NaN means "no idea what we've got here". When you get to say that phrase, would you expect it to be used for exactly one thing and one thing only? To me "I have no idea" means the possibilities are endless (infinite). We can only compare for equality when we know what we are looking at, otherwise it's just "status unknown". Yes, it might be equality - the chances are infinitely small though.
If you take the argument a step further and say "but I got the two NaNs that I compare doing the exact same operation, so even if I don't know what I've got from a mathematical point of view whatever it is it should be equal". In that case you are not actually comparing the NaNs but the path(s) that got you there.
I must say I find the whole NaN, null, 0 vs. undefined interesting on so many levels. There is a world of a difference between knowing you've got nothing (null or 0) and not knowing what've you've got at all.

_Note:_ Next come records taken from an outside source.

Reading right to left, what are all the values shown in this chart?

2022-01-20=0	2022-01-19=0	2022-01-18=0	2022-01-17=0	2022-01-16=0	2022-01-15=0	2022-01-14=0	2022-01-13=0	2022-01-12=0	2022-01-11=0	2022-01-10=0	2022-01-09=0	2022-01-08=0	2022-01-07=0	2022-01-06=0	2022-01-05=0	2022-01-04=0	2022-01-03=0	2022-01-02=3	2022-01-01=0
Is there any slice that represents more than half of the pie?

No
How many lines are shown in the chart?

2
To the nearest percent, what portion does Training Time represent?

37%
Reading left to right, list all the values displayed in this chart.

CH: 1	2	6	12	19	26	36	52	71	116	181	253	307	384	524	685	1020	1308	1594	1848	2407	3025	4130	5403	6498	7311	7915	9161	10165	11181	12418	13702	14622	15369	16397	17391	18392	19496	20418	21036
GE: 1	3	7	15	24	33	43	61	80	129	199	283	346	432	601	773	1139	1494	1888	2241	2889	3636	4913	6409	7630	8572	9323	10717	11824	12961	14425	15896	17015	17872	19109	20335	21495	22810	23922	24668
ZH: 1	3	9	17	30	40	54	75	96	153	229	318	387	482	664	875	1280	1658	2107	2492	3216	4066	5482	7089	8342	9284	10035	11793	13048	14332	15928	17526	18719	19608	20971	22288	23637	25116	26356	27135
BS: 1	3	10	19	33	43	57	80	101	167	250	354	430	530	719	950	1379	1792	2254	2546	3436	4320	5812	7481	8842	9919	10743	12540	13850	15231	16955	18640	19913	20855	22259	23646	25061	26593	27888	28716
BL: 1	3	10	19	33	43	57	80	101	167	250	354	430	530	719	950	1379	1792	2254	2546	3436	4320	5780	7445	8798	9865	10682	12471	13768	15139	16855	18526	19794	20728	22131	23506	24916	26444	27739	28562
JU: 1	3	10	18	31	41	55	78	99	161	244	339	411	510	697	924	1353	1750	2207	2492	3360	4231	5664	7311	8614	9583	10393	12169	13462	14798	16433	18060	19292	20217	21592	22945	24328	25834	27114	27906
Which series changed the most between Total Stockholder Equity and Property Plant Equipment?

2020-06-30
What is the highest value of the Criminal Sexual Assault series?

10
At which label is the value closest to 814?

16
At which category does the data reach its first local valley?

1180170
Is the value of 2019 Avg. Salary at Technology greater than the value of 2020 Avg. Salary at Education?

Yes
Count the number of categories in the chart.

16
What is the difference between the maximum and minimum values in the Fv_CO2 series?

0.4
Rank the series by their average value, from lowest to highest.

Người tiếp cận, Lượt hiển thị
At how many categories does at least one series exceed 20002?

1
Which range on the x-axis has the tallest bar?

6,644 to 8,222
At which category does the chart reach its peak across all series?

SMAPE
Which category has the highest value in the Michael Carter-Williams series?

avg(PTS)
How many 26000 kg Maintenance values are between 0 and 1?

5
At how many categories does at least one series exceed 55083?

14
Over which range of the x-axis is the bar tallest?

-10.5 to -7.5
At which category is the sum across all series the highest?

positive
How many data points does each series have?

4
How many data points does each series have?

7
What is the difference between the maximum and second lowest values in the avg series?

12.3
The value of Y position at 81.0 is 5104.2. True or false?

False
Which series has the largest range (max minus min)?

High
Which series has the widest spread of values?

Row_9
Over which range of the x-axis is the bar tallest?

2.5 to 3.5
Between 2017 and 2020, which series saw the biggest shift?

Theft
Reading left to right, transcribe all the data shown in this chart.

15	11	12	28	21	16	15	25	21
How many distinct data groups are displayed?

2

"null": I have no bank account. "0": my balance is 0. "undefined" or "NaN": I lost my memory after yesterdays binge drinking and don't know who I am and if I got a bank account or not. Knowledge vs. no knowledge.
I cannot support this.
> ... even though fairly close to Gecko-based browsers like Mozilla Firefox in the way it works, is based on a different layout engine and offers a different set of features. It aims to provide close adherence to official web standards and specifications in its implementation (with minimal compromise), and purposefully excludes a number of features to strike a balance between general use, performance, and technical advancements on the Web.